» Stored entries
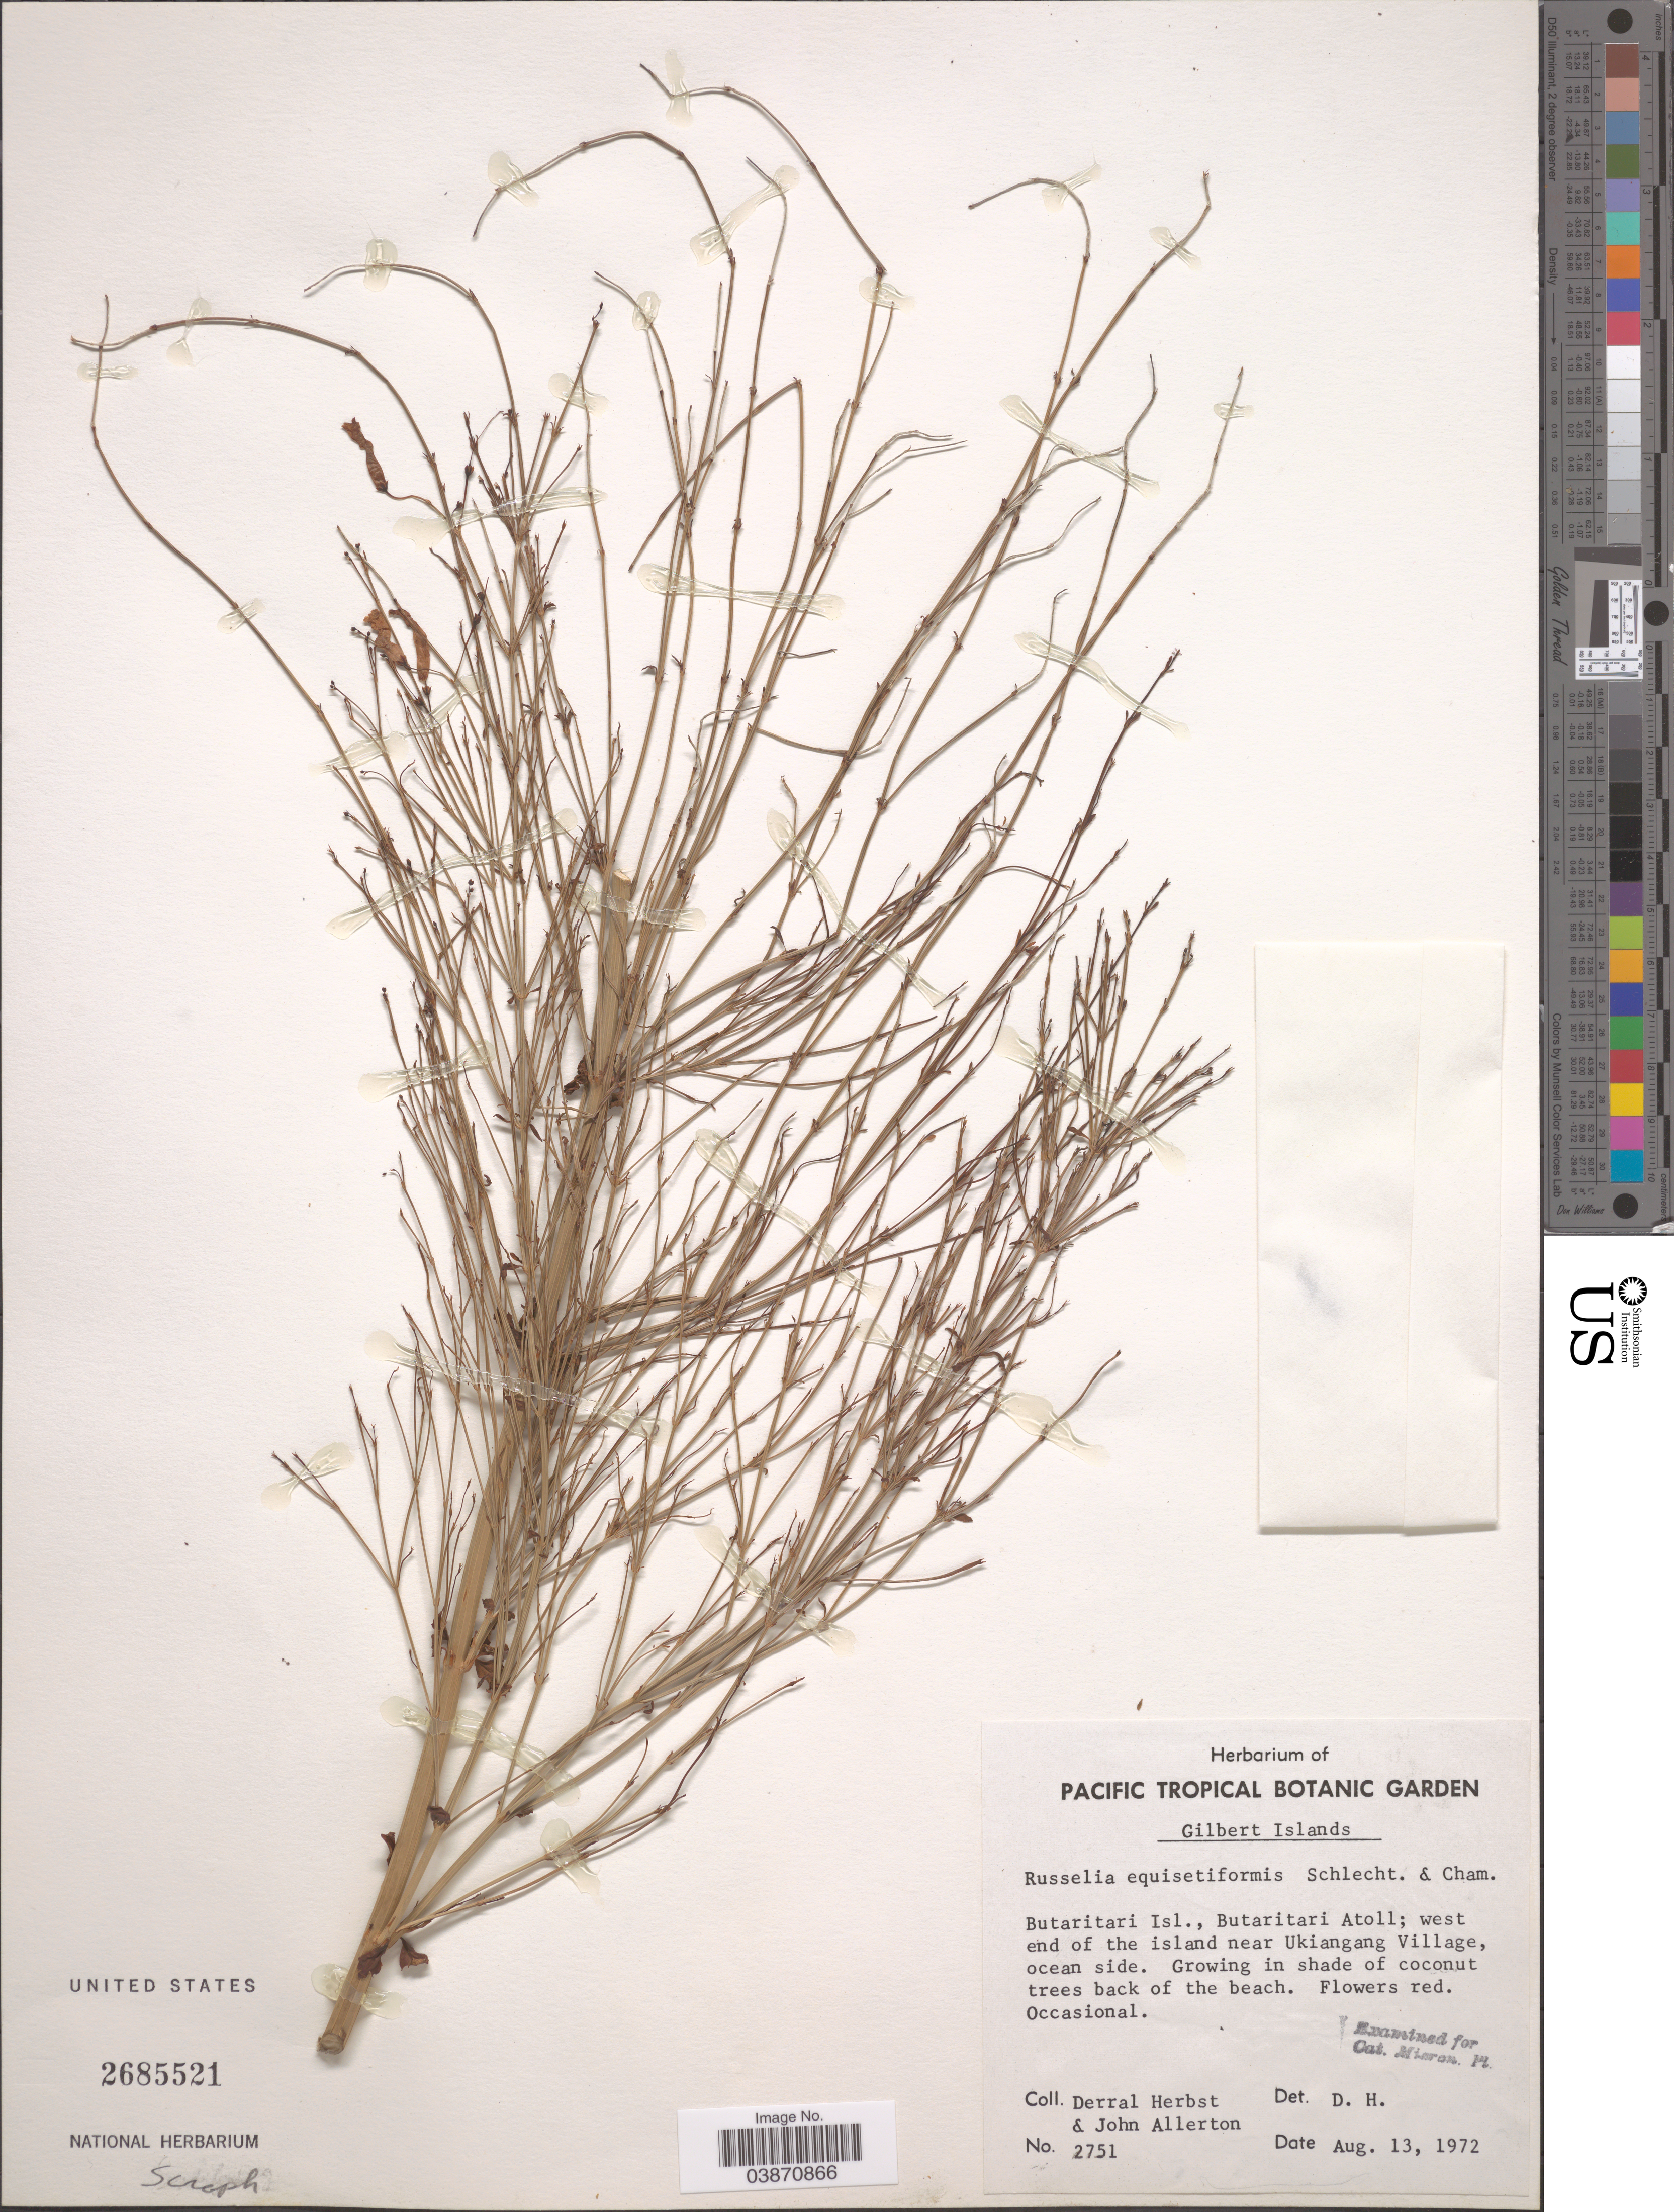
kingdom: Plantae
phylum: Tracheophyta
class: Magnoliopsida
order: Lamiales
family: Plantaginaceae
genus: Russelia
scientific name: Russelia equisetiformis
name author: Schltdl. & Cham.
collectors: D. R. Herbst & J. Allerton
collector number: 2751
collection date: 1972-08-13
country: Kiribati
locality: Gilbert Islands. Butaritari Isl., Butaritari Atoll; west end of the island near Ukiangang Village, ocean side.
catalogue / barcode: US 2685521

» CHALLENGE
Copy every line of the data above word for word, but leave out the picture.

» OUTPUT OF THE TASK
kingdom: Plantae
phylum: Tracheophyta
class: Magnoliopsida
order: Lamiales
family: Plantaginaceae
genus: Russelia
scientific name: Russelia equisetiformis
name author: Schltdl. & Cham.
collectors: D. R. Herbst & J. Allerton
collector number: 2751
collection date: 1972-08-13
country: Kiribati
locality: Gilbert Islands. Butaritari Isl., Butaritari Atoll; west end of the island near Ukiangang Village, ocean side.
catalogue / barcode: US 2685521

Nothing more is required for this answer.